Non-Hodgkin's lymphomas (NHL) are malignant tumors originating from B and T lymphocytes in the lymphatic tissue of the lymph nodes, spleen, thymus, and bone marrow. With over 40 different forms of NHL currently identified, each characterized by a clinical prognostic trend and therefore requiring specific therapeutic approaches. In Italy, these tumors are the fifth most common form of cancer in men and the sixth in women. Several studies have demonstrated in these forms a significant therapeutic advantage of the combination of conventional chemotherapy and monoclonal antibodies (mAbs) with a disease-free survival ten years after diagnosis in about 60-70% of cases. However, when aggressive lymphomas do not respond to standard therapy (refractory) or recur, the prognosis is poor.

A research group led by Professor Antonio Rosato of the Department of Surgical Oncological and Gastroenterological Science (DiSCOG of The University of Padua) and Roberta Sommaggio of the Veneto Institute of Oncology recently published a study in the Journal for ImmunoTherapy of Cancer.

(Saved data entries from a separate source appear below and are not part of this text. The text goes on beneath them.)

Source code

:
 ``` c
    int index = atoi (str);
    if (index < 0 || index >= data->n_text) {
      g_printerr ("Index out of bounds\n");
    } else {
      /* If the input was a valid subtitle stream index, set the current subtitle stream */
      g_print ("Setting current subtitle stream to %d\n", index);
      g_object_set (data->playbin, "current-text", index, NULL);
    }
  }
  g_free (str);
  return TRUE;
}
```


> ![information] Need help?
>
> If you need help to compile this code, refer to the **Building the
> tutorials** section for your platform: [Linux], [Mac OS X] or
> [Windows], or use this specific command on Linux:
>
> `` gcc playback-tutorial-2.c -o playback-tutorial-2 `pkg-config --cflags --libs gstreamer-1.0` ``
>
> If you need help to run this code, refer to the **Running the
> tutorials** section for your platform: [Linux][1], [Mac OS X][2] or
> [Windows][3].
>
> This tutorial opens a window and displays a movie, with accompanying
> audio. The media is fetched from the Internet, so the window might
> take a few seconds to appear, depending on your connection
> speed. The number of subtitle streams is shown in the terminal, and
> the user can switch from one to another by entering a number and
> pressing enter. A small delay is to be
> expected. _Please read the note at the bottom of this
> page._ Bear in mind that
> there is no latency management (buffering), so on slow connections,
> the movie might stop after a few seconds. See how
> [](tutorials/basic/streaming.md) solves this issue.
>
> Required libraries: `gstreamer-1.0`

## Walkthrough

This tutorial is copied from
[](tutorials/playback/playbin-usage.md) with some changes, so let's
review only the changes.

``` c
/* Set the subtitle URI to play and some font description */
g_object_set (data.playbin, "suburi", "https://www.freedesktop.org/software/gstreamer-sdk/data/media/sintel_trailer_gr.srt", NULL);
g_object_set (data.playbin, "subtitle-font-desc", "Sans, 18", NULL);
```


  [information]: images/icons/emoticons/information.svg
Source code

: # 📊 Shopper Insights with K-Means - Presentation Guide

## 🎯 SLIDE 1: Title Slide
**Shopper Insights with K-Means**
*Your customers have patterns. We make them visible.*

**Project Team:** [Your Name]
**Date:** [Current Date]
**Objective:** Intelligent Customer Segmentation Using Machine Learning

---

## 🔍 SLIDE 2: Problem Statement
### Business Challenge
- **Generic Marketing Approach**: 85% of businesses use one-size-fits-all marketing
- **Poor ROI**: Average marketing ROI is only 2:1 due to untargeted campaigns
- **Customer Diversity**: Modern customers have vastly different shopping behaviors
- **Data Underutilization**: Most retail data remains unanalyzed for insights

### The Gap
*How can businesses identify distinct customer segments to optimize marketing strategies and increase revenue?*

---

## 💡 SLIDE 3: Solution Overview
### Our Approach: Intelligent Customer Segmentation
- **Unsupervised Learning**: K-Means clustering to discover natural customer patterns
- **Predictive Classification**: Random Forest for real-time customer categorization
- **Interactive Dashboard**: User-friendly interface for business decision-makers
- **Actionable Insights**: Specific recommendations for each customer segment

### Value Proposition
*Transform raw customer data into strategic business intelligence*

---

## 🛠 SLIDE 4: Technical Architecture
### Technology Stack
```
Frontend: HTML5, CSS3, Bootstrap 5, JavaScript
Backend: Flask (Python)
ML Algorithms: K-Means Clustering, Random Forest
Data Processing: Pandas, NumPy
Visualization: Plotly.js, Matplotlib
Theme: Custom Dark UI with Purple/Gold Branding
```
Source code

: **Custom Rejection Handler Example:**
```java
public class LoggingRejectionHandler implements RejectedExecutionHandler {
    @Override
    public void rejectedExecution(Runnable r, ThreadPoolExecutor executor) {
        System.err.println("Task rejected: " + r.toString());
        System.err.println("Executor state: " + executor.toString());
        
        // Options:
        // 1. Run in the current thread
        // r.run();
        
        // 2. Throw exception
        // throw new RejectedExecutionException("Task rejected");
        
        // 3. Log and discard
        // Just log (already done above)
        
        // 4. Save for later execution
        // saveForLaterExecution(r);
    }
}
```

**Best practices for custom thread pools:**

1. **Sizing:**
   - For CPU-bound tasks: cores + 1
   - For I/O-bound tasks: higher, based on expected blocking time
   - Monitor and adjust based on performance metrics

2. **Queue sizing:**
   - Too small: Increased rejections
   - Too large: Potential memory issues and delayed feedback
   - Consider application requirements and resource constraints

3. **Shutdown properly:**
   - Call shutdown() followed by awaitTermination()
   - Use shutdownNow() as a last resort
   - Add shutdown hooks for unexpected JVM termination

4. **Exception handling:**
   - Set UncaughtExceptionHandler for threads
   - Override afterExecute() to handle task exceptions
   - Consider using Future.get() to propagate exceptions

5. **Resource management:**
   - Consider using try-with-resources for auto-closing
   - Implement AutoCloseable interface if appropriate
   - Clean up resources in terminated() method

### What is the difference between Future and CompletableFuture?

The study entitled, Innovative therapeutic strategy for B-cell malignancies that combines obinutuzumab and cytokine-induced killer cellsuses a combination therapy based on CIK cells and anti-CD20 monoclonal antibodies as a new strategy for treating B-cell lymphomas.

Porf Rosato explains: “This study arose from the need to find alternative immunotherapy approaches for treating adult patients with diffuse large cell B lymphoma who do not respond to CAR-T therapy. We observed that CIK cells could act against the tumor by having the antibodies act as a GPS, directing the killer cell to the target by recognizing tumor cells with absolute precision in a key-lock type mechanism. By performing in vivo studies in preclinical models of B lymphoma, we confirmed that treatment with re-targeted CIK cells with anti-CD20 antibodies exerts a greater control over tumor growth and increases survival. This study is in comparison to inoculating CIK cells alone or association with non-specific antibodies.”

Together, the published data indicate that the combined approachbetween cell therapy and monoclonal antibodies may constitute a new and promising strategy for treating B-cell lymphomas. This promising new strategy offers alternative uses of CAR-T and, at the same time, opens a possible implementation and application to other types of cancer.

Prof Rosato concludes by saying, “The next step will be that of the clinical trial that we expected to start by 2021.